Oder man gibt sich klassischen Online-Vergnügungen hin, wie im Internet zocken, Musik über Spotify, Amazon Music oder Deezer hören, beziehungsweise einen Film über die vielen Streaming-Anbieter gucken. Um die Corona-Paranoia auf den Gipfel zu treiben, empfehlen sich hier Klassiker wie "Outbreak - lautlose Killer" von 1995 mit Dustin Hofmann, "12 Monkeys" aus dem gleichen Jahr mit Bruce Willis und einem durchgeknallten, noch jungen Brad Pitt, "I Am legend" (2007) mit Will Smith im Kampf gegen Virus-verseuchte Zombies oder "Contagion", 2011 mit einem Staraufgebot aus Kate Winslet, Gwyneth Paltrow, Jude Law und Matt Damon gedreht.

Übrigens: Warner Bros. hatte im vergangenen Jahr schon überlegt, eine Prequel oder Sequel zu "I am Legend" zu drehen.

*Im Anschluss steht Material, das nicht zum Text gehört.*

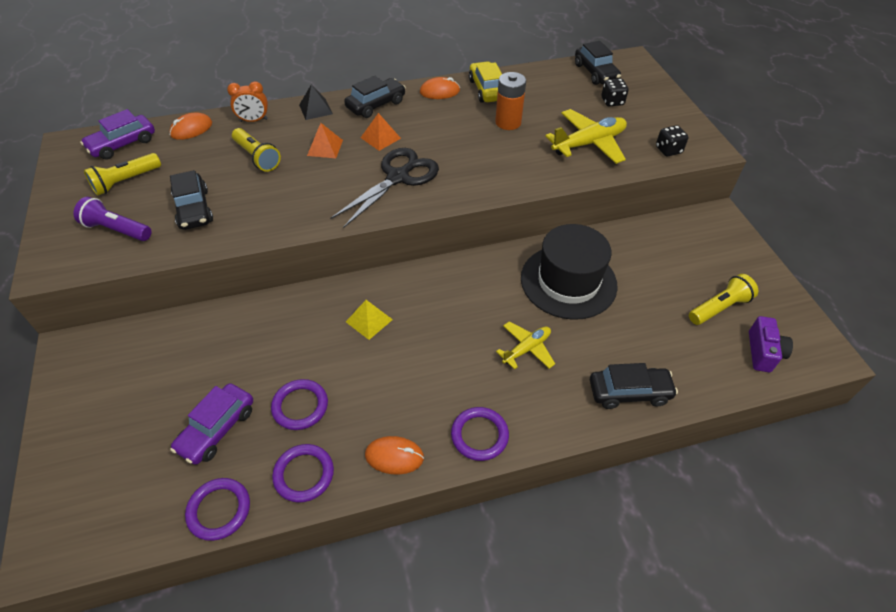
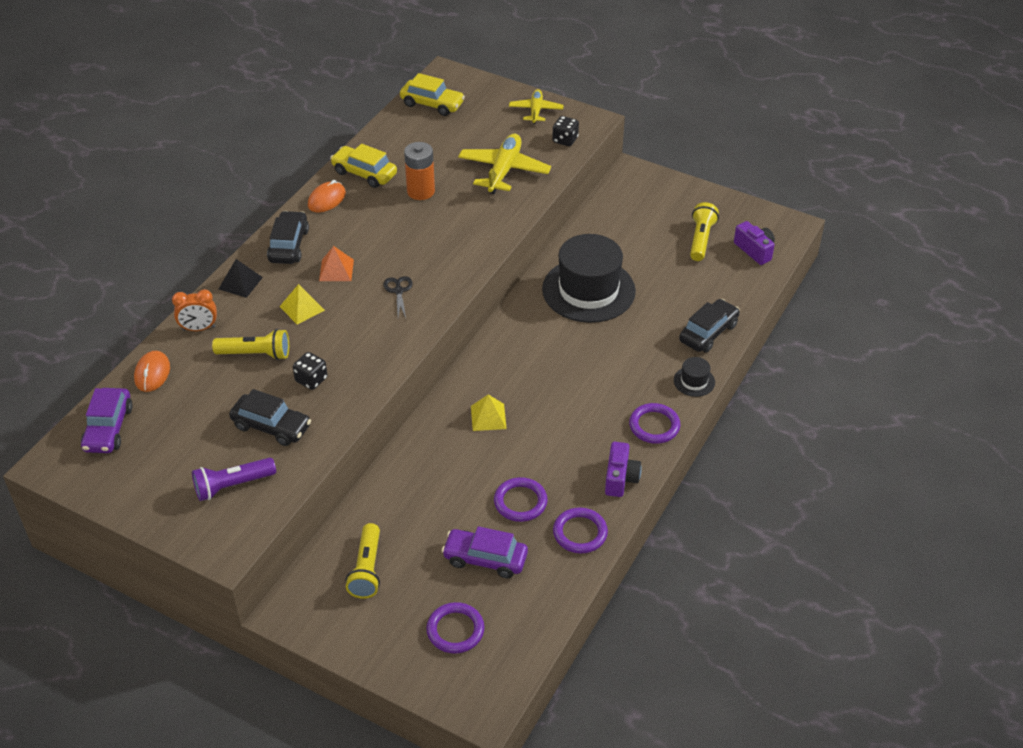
camera: 45 degrees left, 5 degrees down
(125, 181) = (170, 451): yellow flashlight -> yellow flashlight (366, 569)
(217, 429) = (485, 559): purple car -> purple car turned 120 degrees clockwise
(219, 510) = (557, 593): purple ring -> purple ring (455, 630)
(253, 120) = (199, 328): orange clock -> orange clock turned 45 degrees clockwise
(325, 147) = (302, 308): orange pyramid -> yellow pyramid
(394, 456) = (620, 478): orange mouse -> purple camera
(398, 177) = (398, 291): black scissors -> black scissors, size x0.46
(526, 349) = (617, 354): yellow plane -> yellow plane (536, 111)
(563, 425) = (694, 381): none -> black hat
(595, 72) = (432, 104): black car -> yellow car
(612, 101) = (477, 123): black dice -> black dice (311, 380)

Es fehlte allerdings bislang offenbar ein spannender Plot. Vielleicht kommt die zündende Idee ja, wenn wir alle die aktuelle Coronakrise durchgestanden und überwunden haben.

Haben Sie trotz dramatischer Zeiten etwas Spaß, bleiben Sie gesund und, wenn Sie online ein spannendes, unterhaltsames oder lehrreiches Angebot finden, mit dem sich gut die Zeit vertreiben lässt.